If a set of random variables $X_1, ..., X_n$ are mutually independent, then it implies that they are pairwise independent. However, it is NOT the other way around! If everything is pairwise independent, it may not be the case that they are mutually independent. It is possible to find a counterexample.

## Counterexample

Consider the result of two coin flips. Let $X$ be “heads first” and $Y$ be “heads second” and $Z$ be “two heads or two tails”. Now, it is obvious that X and Y are independent. It is also true that $Z$ is independent of $X$, because regardless of the value of $X$, there is an equal chance for same result or different result, which is what $Z$ is looking for. Same logic holds for $Y$. However, it is not the case that $X, Y, Z$ are mutually independent. If we know that $X$ is true and $Y$ is true, then it is necessarily true that $Z$ is true. It’s like the XOR problem we talk about in the bayesian network section.
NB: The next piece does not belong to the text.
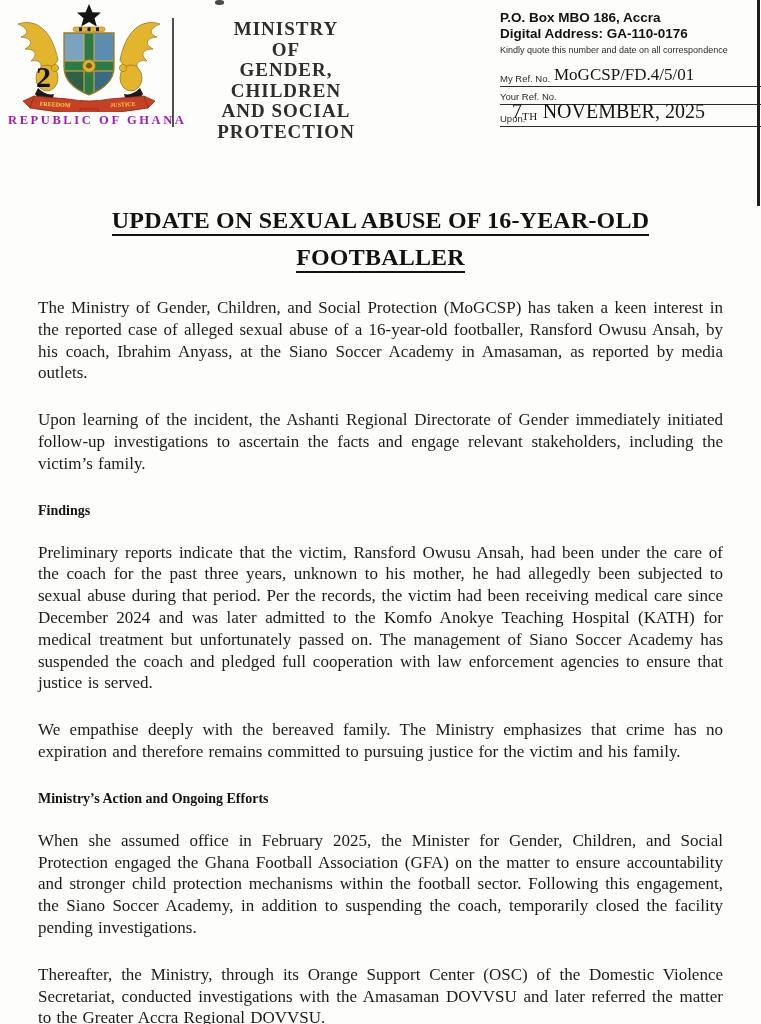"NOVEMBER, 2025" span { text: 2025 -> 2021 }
## Conditional independence

We talk about two events being `conditional independent`

if there is some event $\gamma$ that makes $\alpha, \beta$ independent (whereas they might be dependent otherwise). A good example is $\alpha =$ “AC turns on” and $\beta =$ “thermometer goes up” and $\gamma =$ “it gets hotter”. As mentioned in our discussion on graphical models, $\alpha, \beta$ are totally dependent on each other! However, they are united under a common cause (things get hotter), and therefore when we know $\gamma$, then $\alpha$ and $\beta$ don’t provide any more information to each other.